Why is it always `HASH( salt + password )` that we recommend?

Question

Browsing over this site, many forums, online articles, there's always one specific way we're suggesting to store a password hash:

function (salt, pass) {
   return ( StrongHash(salt + pass) );
}

But why this exact way? Why aren't we suggesting to do this?

function (salt, pass) {
   return (StrongHash(( StrongHash(salt) + StrongHash(pass) ));
}

Or even something like this?

function (salt, pass) {
   var data = salt + pass;
   for (i=0;i < 1000; i++) {
       data += StrongHash(salt + data)
   };
   return (data);
}

Or some other crazy combination? Why are we specifically saying hash the concatenation of the raw salt and the raw password? The hash of both being hashed seems to be a fairly high-entropy alternative, as does hashing 1000 times as per my third example. Why don't we hash the first one a few more times for entropy's sake?

What's so amazing about the first way?

By request, examples of this:

Where are you seeing that advice here?
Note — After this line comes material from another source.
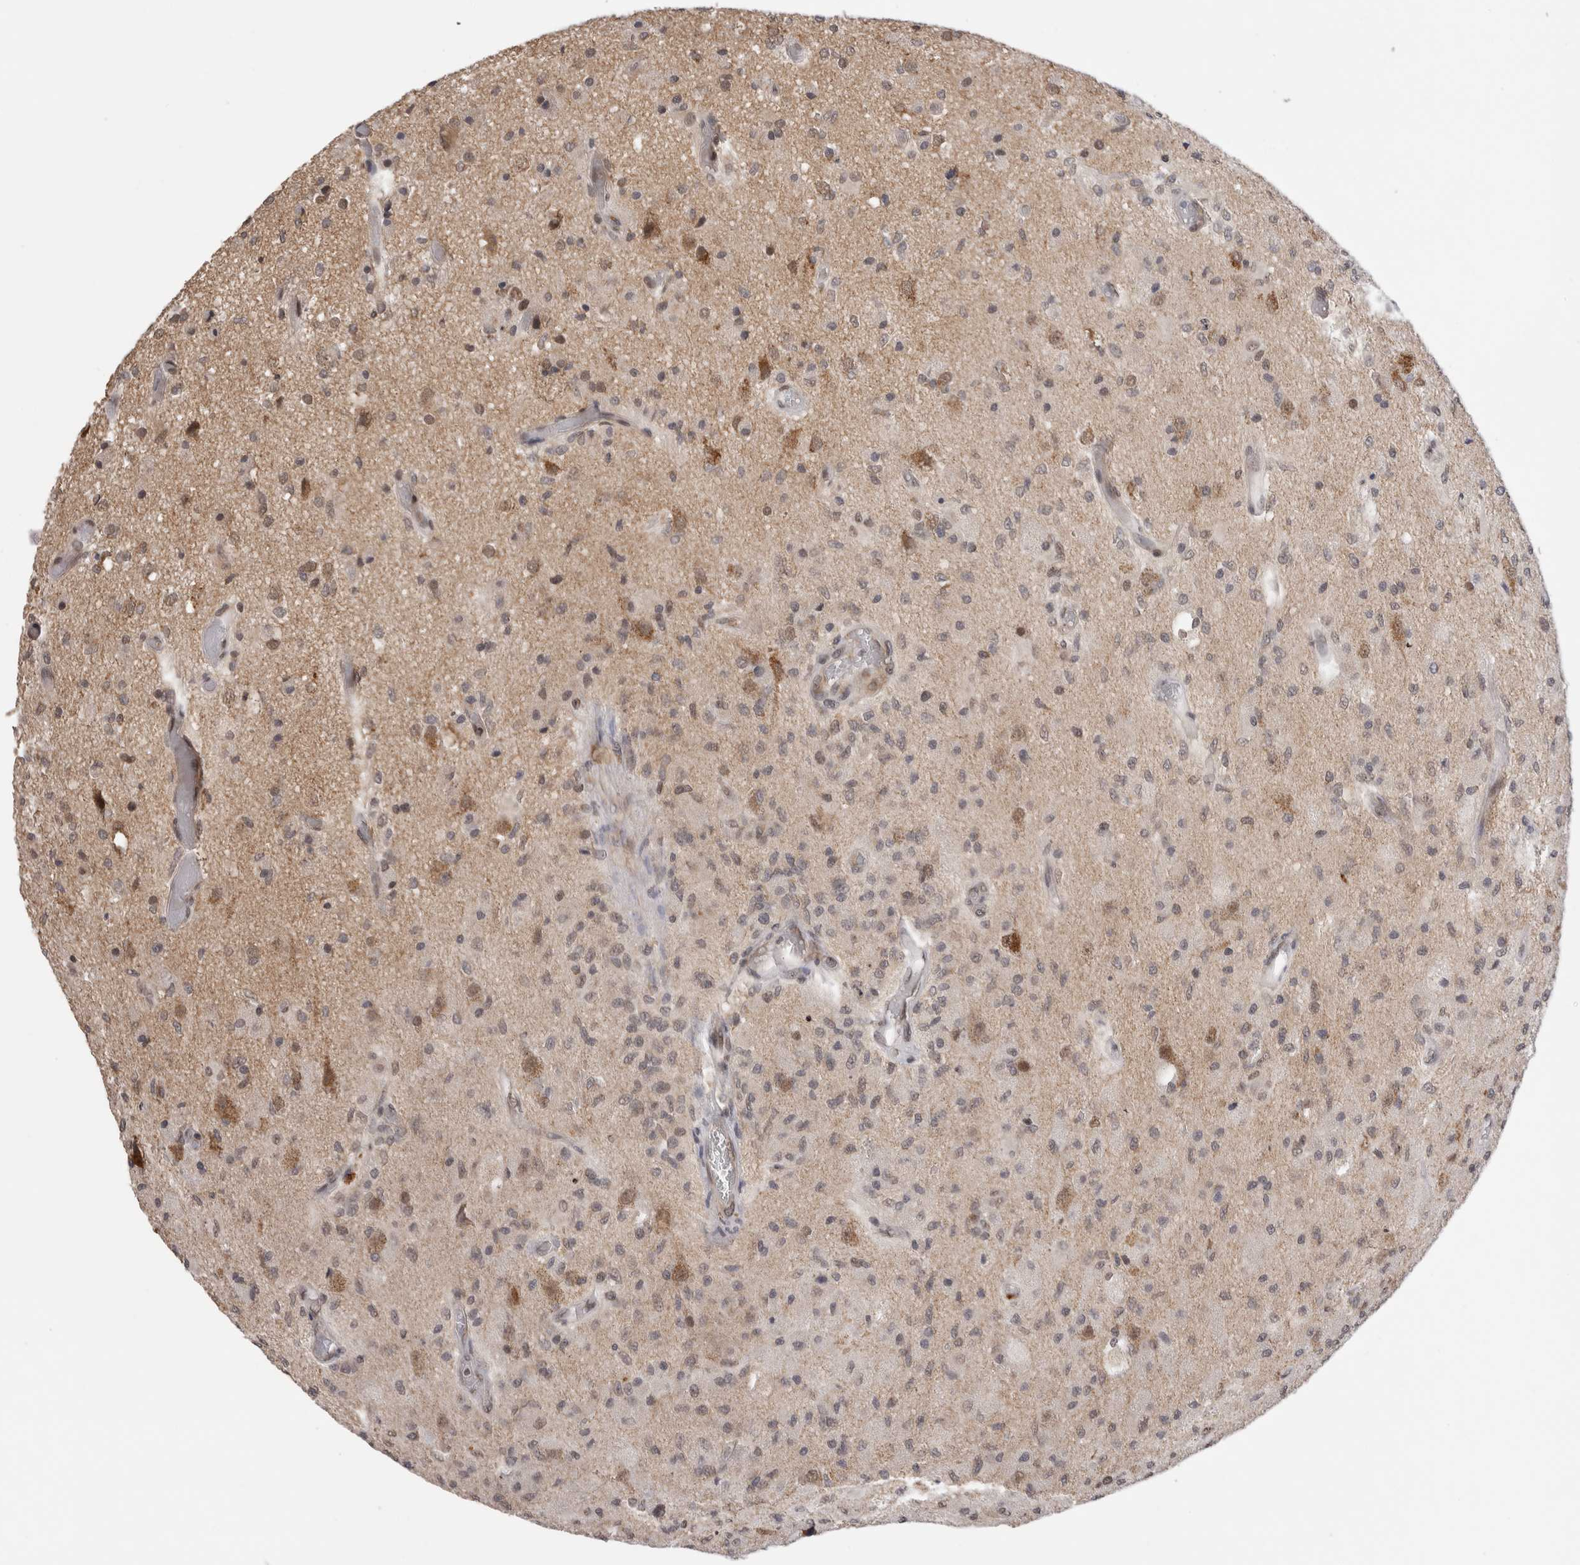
{"staining": {"intensity": "weak", "quantity": "<25%", "location": "nuclear"}, "tissue": "glioma", "cell_type": "Tumor cells", "image_type": "cancer", "snomed": [{"axis": "morphology", "description": "Normal tissue, NOS"}, {"axis": "morphology", "description": "Glioma, malignant, High grade"}, {"axis": "topography", "description": "Cerebral cortex"}], "caption": "Glioma stained for a protein using immunohistochemistry (IHC) displays no staining tumor cells.", "gene": "TMEM65", "patient": {"sex": "male", "age": 77}}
The best question (referred to from the password tag wiki) is [How to securely hash passwords? - IT Security](http://security.stackexchange.com/questions/211/how-to-securely-hash-passwords) — nealmcb, Jun 15 '11 at 15:25
Thanks. I certainly agree that many other sites have horrid advice on password hashing, and many products do it very badly. But on this site, the best answers for the two questions you point to agree with you that the hash needs lots of iterations, as Thomas clarifies. — nealmcb, Jun 15 '11 at 18:02
Doesn't that third example leave the password in plaintext near the start of the output string? Or does `+` mean something other than "concatenate" when used on strings in the language you're using? — Ajedi32, Jan 21 '15 at 14:34
Oops. I thought this was a new question. Thankfully internet resources are a little less bad now than they used to be. Use Argon2id, everyone. If you're worried, then A) Be prepared to update when something better comes along, B) Don't be worried. - Argon2 > scrypt > bcrypt > PBKDF2 . — Future Security, May 10 '19 at 17:07

score 45 · Accepted Answer · edited Oct 07 '21 at 06:47

45

Actually, "we" are not recommending any of what you show. The usual recommendations are PBKDF2, bcrypt or the SHA-2 based Unix crypt currently used in Linux.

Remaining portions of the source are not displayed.